- Brief: Report every line below that carries the word "quando".

Extracted records:
********

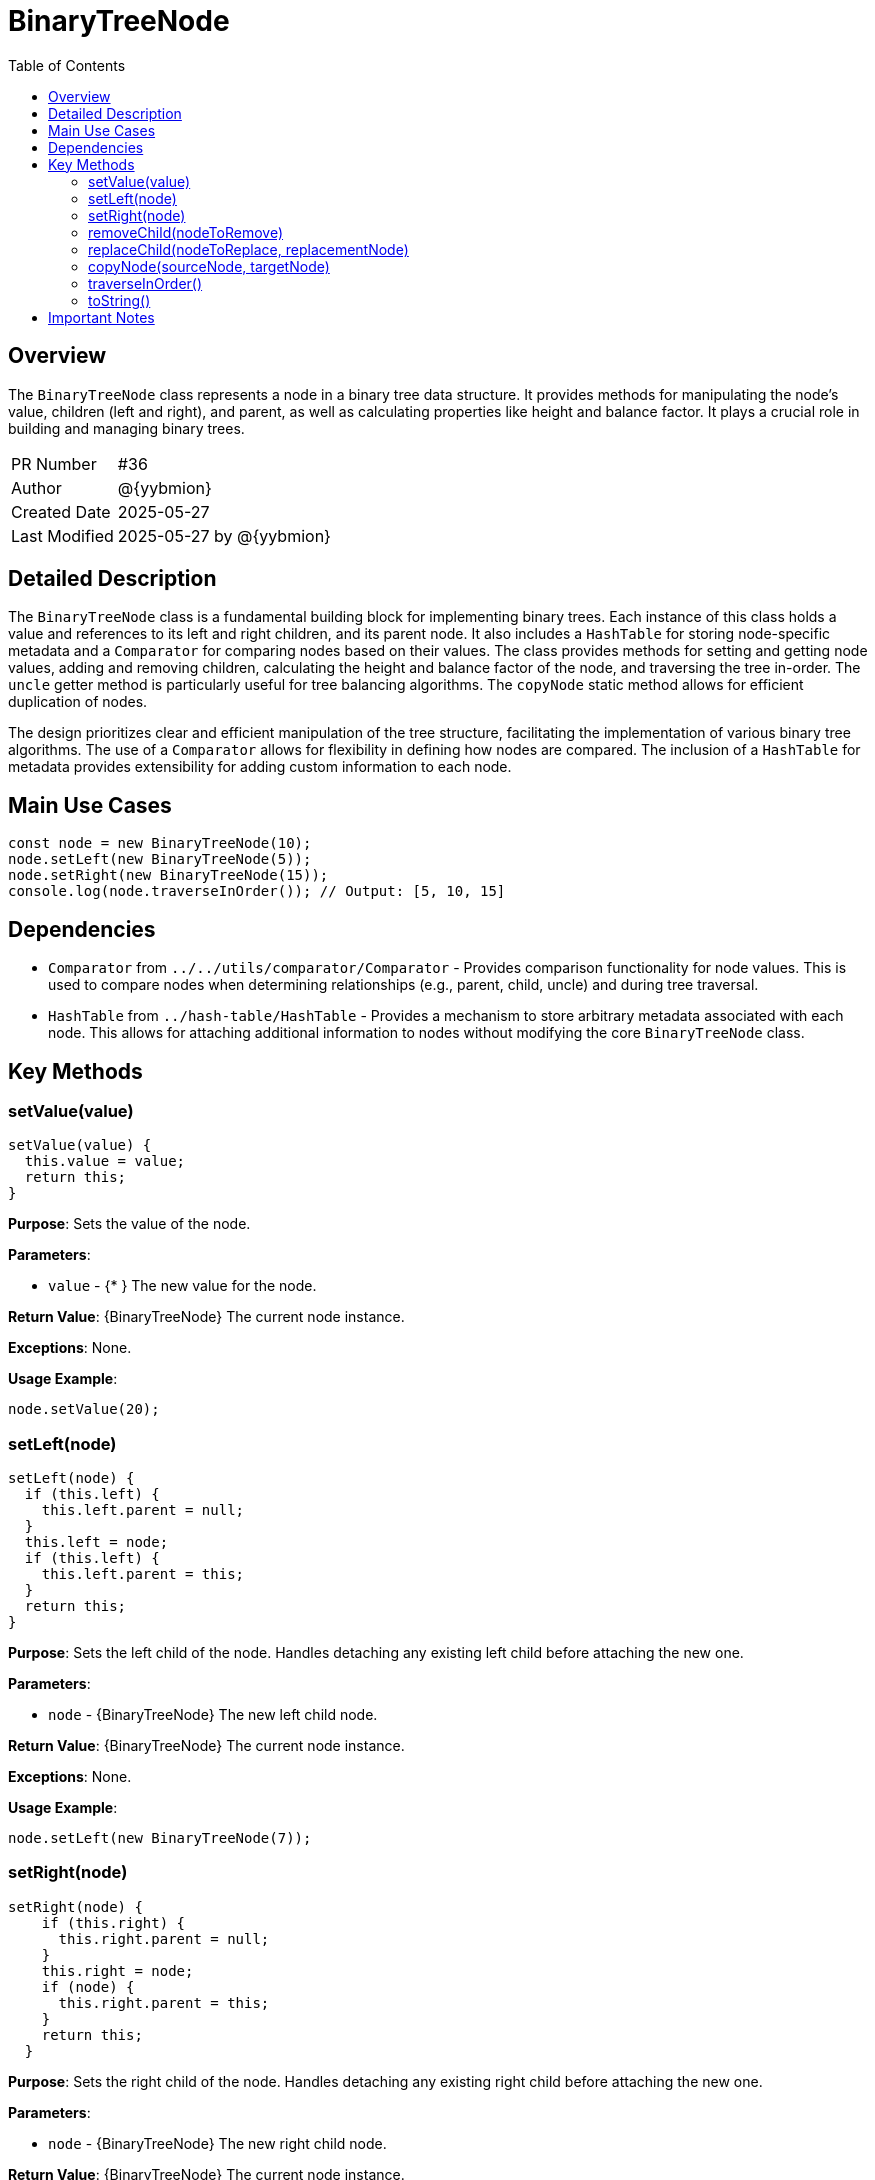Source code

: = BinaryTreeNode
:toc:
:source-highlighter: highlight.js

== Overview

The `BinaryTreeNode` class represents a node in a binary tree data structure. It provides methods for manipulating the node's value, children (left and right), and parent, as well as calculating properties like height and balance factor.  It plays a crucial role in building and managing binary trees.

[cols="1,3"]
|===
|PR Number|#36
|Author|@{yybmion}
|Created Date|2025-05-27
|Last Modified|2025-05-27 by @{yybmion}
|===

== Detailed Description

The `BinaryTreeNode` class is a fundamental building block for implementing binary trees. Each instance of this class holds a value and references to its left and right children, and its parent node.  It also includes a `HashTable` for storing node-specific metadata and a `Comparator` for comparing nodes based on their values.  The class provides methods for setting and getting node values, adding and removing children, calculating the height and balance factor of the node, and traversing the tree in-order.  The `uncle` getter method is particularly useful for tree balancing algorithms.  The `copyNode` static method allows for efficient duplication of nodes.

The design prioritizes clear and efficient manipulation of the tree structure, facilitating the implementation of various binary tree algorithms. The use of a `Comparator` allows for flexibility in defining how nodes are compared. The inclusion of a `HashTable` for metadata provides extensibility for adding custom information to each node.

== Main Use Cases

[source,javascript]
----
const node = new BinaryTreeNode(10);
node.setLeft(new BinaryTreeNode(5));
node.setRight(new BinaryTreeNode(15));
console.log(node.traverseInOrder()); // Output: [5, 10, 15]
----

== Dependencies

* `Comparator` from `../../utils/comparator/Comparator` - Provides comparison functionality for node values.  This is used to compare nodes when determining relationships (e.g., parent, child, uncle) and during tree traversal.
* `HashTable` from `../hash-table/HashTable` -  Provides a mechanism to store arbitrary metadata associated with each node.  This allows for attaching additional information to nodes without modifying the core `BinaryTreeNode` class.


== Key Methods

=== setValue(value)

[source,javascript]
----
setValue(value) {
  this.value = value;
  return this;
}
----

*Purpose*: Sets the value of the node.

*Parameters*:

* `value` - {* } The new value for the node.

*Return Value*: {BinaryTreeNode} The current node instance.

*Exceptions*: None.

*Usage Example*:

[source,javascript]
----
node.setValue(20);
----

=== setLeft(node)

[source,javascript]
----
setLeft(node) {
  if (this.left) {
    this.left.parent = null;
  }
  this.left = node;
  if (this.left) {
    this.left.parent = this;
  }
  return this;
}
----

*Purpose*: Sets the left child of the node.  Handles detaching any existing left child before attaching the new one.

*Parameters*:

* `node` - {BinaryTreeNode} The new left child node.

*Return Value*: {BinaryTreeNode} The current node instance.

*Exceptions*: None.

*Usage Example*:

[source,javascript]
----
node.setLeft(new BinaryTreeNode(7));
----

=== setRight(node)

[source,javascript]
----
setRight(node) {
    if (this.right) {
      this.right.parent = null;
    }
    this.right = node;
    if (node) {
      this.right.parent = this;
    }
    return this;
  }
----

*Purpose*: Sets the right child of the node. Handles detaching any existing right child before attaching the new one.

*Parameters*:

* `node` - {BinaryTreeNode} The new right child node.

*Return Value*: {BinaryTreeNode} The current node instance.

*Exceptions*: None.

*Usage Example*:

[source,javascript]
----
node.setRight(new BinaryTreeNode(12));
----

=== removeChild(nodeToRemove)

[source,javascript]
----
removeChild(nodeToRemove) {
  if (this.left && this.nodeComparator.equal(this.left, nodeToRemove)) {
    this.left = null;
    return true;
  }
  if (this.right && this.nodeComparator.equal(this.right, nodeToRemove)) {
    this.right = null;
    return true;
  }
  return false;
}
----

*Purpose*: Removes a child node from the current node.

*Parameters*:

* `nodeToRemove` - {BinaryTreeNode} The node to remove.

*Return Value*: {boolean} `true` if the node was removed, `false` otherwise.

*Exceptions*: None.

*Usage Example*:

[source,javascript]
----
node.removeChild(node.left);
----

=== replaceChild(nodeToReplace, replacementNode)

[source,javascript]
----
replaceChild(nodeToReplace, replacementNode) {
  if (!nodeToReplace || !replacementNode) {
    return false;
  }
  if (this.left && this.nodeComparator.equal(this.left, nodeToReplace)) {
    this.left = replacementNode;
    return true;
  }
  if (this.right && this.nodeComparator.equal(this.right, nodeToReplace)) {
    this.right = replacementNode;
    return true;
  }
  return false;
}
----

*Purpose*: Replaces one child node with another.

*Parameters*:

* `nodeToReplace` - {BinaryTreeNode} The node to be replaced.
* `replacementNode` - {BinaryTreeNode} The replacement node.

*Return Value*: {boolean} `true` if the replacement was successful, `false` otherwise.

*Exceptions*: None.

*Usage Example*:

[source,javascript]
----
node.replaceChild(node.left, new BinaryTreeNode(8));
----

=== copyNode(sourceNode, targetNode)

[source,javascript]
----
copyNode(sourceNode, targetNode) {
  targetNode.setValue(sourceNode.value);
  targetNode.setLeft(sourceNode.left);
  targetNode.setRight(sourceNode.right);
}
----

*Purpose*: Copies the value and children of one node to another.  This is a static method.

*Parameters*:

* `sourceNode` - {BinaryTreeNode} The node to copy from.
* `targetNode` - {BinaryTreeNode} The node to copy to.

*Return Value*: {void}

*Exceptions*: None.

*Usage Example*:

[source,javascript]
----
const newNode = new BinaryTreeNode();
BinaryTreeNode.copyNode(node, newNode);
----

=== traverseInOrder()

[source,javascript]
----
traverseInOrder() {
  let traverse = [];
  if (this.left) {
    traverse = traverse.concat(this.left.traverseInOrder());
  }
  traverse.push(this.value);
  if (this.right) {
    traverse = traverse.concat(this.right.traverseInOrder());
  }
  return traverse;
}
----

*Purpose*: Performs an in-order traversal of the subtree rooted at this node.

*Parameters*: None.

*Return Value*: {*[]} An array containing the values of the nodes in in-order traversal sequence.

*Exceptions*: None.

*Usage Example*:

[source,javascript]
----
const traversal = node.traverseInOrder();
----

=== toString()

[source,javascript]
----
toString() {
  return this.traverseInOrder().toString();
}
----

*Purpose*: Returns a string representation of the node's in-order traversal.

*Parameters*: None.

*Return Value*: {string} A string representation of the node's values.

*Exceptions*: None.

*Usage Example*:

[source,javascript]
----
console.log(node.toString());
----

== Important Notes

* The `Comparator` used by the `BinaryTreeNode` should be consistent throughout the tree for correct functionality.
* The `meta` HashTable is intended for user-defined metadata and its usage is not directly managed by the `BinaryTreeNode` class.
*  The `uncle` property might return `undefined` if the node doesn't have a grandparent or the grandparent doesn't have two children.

********

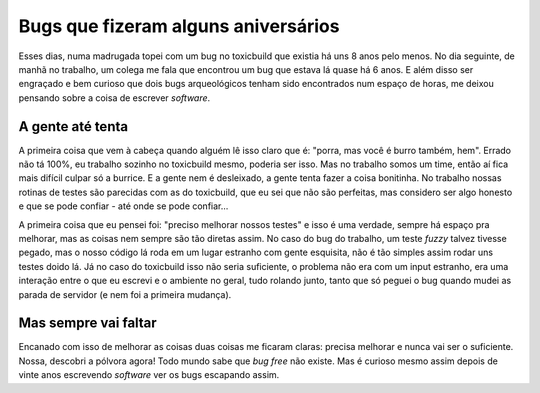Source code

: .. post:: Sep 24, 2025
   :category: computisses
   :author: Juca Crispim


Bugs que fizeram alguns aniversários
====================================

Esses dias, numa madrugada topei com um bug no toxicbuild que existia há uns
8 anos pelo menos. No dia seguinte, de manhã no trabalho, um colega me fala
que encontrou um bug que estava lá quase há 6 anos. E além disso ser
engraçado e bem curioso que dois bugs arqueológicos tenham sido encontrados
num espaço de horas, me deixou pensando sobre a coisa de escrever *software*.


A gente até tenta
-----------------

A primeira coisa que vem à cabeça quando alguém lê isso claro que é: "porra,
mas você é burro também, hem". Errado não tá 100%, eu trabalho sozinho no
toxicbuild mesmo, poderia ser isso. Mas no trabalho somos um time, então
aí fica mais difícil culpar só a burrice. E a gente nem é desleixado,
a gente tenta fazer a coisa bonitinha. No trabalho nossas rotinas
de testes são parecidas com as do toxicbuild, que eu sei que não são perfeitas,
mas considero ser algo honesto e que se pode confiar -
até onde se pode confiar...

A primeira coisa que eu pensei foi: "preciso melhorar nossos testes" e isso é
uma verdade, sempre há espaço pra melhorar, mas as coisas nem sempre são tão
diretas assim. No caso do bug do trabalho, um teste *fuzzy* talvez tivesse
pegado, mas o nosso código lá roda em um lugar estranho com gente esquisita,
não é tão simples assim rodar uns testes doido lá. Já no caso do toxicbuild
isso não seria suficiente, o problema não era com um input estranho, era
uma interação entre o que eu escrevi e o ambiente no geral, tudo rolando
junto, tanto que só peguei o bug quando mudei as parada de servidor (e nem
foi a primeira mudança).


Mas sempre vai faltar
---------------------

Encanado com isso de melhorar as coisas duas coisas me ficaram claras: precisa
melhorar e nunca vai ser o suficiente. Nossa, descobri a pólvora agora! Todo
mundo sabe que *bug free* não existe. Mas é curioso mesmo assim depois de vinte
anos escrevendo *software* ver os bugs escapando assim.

********

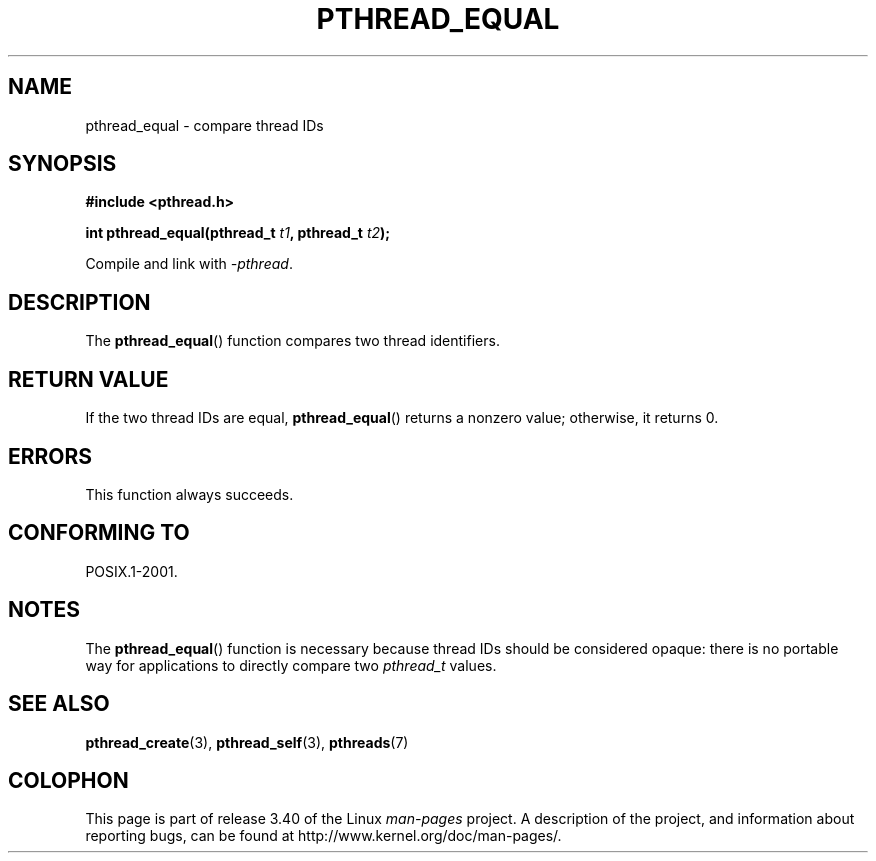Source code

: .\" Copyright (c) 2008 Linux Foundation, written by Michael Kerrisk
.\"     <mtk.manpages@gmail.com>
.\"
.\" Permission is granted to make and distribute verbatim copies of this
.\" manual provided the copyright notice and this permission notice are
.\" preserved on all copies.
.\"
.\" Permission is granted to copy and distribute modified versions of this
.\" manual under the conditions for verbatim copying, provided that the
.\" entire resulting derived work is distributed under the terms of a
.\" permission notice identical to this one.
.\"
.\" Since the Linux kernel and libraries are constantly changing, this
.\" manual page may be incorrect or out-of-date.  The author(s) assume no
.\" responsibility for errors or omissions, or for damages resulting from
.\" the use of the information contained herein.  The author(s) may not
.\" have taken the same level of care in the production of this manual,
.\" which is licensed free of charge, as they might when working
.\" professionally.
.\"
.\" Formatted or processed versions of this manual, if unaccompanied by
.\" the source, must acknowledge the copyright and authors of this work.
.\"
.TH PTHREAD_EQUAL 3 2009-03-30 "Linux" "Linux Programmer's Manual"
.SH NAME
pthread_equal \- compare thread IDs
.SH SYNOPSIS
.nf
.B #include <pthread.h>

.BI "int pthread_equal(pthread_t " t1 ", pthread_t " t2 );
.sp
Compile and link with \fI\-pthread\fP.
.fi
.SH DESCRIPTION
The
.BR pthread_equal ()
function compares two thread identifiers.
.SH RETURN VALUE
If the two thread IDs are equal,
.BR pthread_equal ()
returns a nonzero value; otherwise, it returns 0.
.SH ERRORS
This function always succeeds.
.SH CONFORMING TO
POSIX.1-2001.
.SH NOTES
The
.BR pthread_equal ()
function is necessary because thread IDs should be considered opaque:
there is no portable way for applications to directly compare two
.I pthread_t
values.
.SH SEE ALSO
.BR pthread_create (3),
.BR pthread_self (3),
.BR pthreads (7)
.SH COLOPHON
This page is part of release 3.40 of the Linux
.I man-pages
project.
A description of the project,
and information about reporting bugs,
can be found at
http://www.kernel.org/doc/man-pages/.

********

- Response below:
A primeira coisa que vem à cabeça quando alguém lê isso claro que é: "porra,
junto, tanto que só peguei o bug quando mudei as parada de servidor (e nem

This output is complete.